= Beginning of Section =
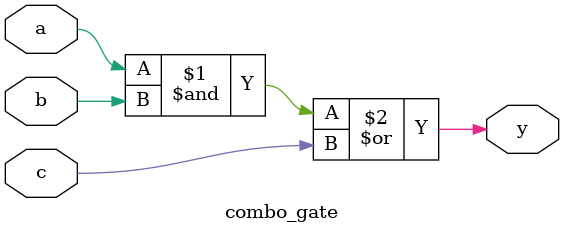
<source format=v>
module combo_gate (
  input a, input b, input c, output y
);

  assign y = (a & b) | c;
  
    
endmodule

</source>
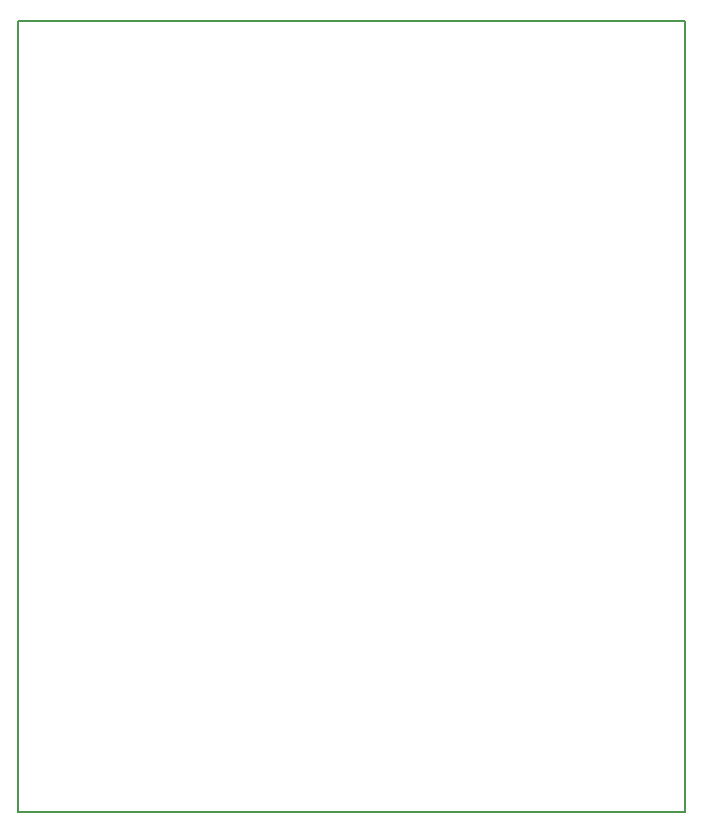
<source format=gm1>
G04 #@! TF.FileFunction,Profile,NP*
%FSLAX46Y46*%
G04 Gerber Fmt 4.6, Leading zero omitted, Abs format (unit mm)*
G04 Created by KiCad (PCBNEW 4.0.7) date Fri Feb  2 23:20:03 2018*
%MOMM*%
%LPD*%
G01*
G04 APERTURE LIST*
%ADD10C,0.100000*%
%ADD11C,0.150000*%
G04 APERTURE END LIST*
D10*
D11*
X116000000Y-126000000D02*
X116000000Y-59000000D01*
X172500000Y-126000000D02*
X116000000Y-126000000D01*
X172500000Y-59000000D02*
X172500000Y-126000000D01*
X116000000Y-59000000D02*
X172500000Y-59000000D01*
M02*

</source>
= End of Section =
Your task is to transcribe the line containing "X172500000Y-126000000D02*" and every line after it, through the last line of the data, exactly as written and with nothing more.

X172500000Y-126000000D02*
X116000000Y-126000000D01*
X172500000Y-59000000D02*
X172500000Y-126000000D01*
X116000000Y-59000000D02*
X172500000Y-59000000D01*
M02*

</source>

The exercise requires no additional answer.